Begüm is an aspiring psychologist, who has been writing poetry for a few years now but only recently started to publicise her work. Most of her pieces are inspired by people she loves. She is now working on getting her first poetry book published. 

step-sisters

Georgina Titmus


they made me wade. 

the fingering weed. the goosefleshing badass 

sludge. 

worser-than-spider-worser-than-worm-worser 

than the thing that plucks 

my duvet, 

as i lie 

in-terror waiting. worser—than school. 

sink-sucking 

sediment. 

glass-slippery-toes-pumpkin-ooze. they made 

me pay— 

        at midnight. 


Georgina Titmus is a 60-something Cornwall poet and carer. Her work has appeared in South, The Journal, The Frogmore Papers, Fenland Poetry Journal, Orbis, The Moth and others.
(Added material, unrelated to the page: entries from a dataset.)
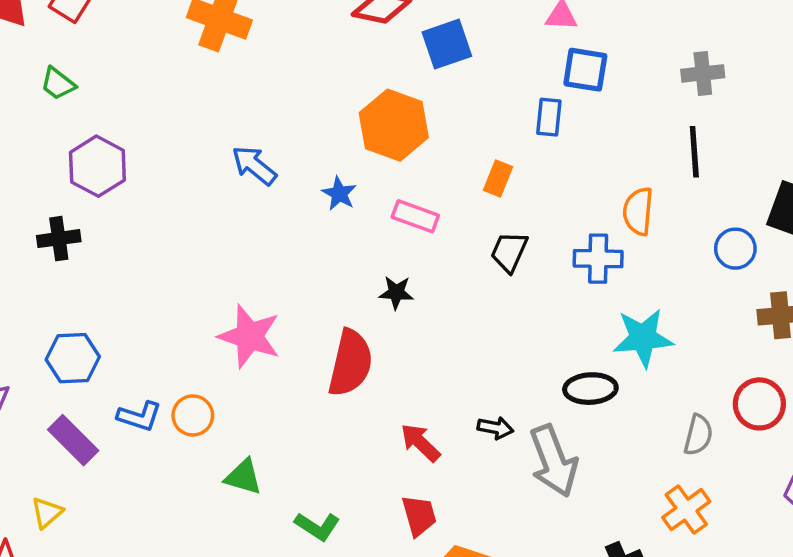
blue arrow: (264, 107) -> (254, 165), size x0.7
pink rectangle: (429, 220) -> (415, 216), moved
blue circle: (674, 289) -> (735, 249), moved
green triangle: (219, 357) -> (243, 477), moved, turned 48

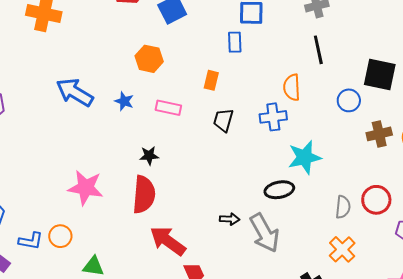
orange hexagon: (394, 125) -> (149, 59), size x0.7
blue arrow: (254, 165) -> (75, 92), size x1.4
black star: (396, 293) -> (149, 156), moved
red circle: (759, 404) -> (376, 200), moved
red arrow: (420, 443) -> (168, 241), moved, size x1.5

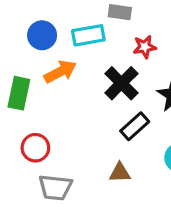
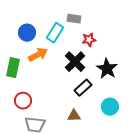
cyan rectangle: (88, 35) -> (55, 33), turned -48

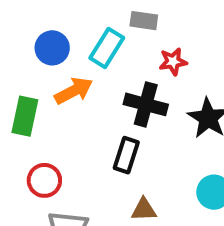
black cross: (75, 62) -> (146, 104), turned -30
black rectangle: (83, 88) -> (126, 155), moved, turned -30

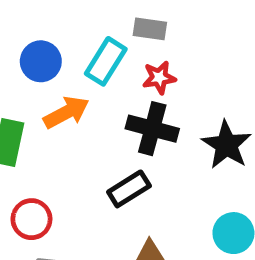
red star: (173, 62) -> (159, 78), moved
black rectangle: (126, 155) -> (129, 189), turned 40

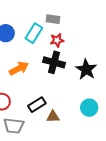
orange arrow: (66, 112) -> (19, 68), moved
black rectangle: (129, 189) -> (37, 105), moved

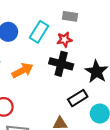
gray rectangle: (53, 19) -> (70, 16), moved
black rectangle: (37, 105) -> (78, 98), moved

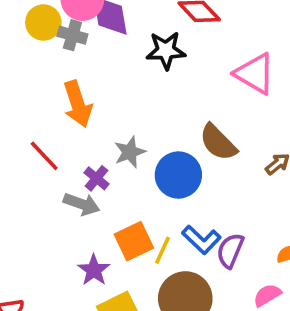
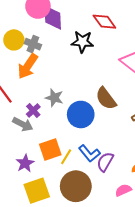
yellow circle: (43, 22) -> (14, 40), moved
gray cross: (72, 35) -> (33, 44), moved
orange arrow: (78, 104) -> (28, 66), turned 45
gray star: (130, 152) -> (54, 98), turned 30

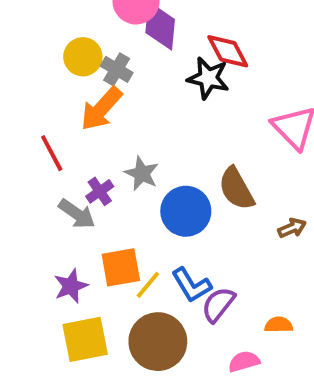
red diamond: (104, 22) -> (228, 51), moved

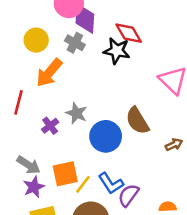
gray cross: (117, 69) -> (75, 43), moved
red line: (52, 153) -> (19, 102), turned 45
gray arrow: (77, 214) -> (28, 165), moved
She has twice been shortlisted in the Bridport Prize.

Three Ways with Hope

Annie McCann-Gomm


52 North, imagined

dusk dies around our ears,
sometimes a hare crosses my path
its fawny grey barely visible
in wheaten grass and gloom,
late afternoon, midwinter birches

wild nights and soft, and a breath
that can be all we have
and hope, and hope.
hope falling, hope sighing.

wild nights and soft,
two faces in disco lights, and eyelashes between
heavy seed pods and half-laugh sighs.

next hope, next hope

this is someone else’s laundry, someone else’s life
and we get to do this gladly
we live in the eaves of our desires
and we get to do this gladly
even through hurt, even through pinpricks
we get to do this gladly. 

certain grey joy

in your dead mouth
there is also hope
love lies in places
a new snow, even now, barely seen
falls, still


Annie McCann-Gomm is a grad student, waitress and writer in the Netherlands. She studies and writes about the anthropology of the environment, thinking about how we can live with the earth and each other. 

Loving Him Epiphany

Jesse Saldivar


He said,

     I feel so loved
     around you

So that must mean I love him. 
How true,
that must be

if even I cannot see
our course we run –

inches make the love-journey!
In this country culture we endure
the othering of love –

The tongue that tastes true-love
discerns the gaslight

I shout theater! I shout
love is out there.


Jesse Saldivar is an undergraduate writer studying at the University of California, Davis. They have one poem published in issue five of Oakland Review and one short story published in Open Ceilings. They love writing with concern for space, history, love, and queerness. 

Sewing

Dominik Slusarczyk


Do you discard? 
You know you could mend instead? 
Here: 
Let me show you how to sew. 
All you need is 
This little needle. 
The thread appears where 
You want it to die for you. 


Dominik Slusarczyk is an artist who makes everything from music to painting. He was educated at The University of Nottingham where he got a degree in biochemistry. He lives in Bristol, England. His poetry has been published in Dream Noir.